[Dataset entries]
•••••
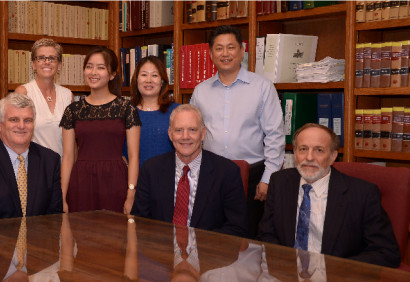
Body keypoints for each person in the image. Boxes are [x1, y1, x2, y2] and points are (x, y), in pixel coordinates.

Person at [257, 123, 400, 268]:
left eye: (319, 150)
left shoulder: (362, 194)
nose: (309, 157)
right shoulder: (279, 182)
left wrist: (335, 269)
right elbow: (266, 235)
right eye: (303, 149)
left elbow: (386, 252)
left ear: (333, 156)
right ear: (295, 153)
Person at [190, 25, 284, 238]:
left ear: (242, 51)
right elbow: (194, 135)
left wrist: (268, 178)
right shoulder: (200, 91)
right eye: (219, 48)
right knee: (211, 237)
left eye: (231, 47)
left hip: (253, 176)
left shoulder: (262, 87)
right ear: (211, 53)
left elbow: (275, 135)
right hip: (211, 176)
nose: (225, 54)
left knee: (250, 240)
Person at [131, 104, 248, 237]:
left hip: (208, 253)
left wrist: (194, 246)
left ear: (203, 133)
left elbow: (237, 228)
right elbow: (140, 221)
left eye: (192, 130)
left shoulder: (227, 172)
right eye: (179, 130)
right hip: (162, 251)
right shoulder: (150, 170)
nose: (185, 136)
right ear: (170, 134)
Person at [60, 46, 141, 214]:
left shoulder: (126, 108)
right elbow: (68, 157)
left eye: (101, 67)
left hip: (116, 180)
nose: (93, 72)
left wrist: (131, 193)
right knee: (82, 234)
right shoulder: (72, 110)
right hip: (81, 182)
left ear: (112, 75)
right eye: (89, 66)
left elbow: (133, 156)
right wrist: (62, 196)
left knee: (116, 236)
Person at [0, 93, 62, 222]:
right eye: (14, 119)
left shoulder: (50, 161)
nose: (21, 126)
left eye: (27, 120)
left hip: (38, 240)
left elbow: (54, 219)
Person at [14, 38, 73, 156]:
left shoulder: (67, 95)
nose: (47, 62)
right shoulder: (23, 93)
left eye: (52, 58)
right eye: (41, 58)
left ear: (59, 65)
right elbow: (16, 136)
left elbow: (71, 143)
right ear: (33, 64)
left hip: (62, 167)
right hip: (33, 167)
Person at [127, 55, 178, 168]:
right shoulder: (125, 112)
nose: (148, 80)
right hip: (132, 180)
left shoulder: (177, 112)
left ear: (162, 82)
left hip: (168, 179)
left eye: (154, 75)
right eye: (144, 75)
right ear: (136, 80)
•••••
YOUR INSTRUCTIONS: The answer should be a single number: the count of lines in the records that hold the string "wrist".

TASK RESPONSE: 5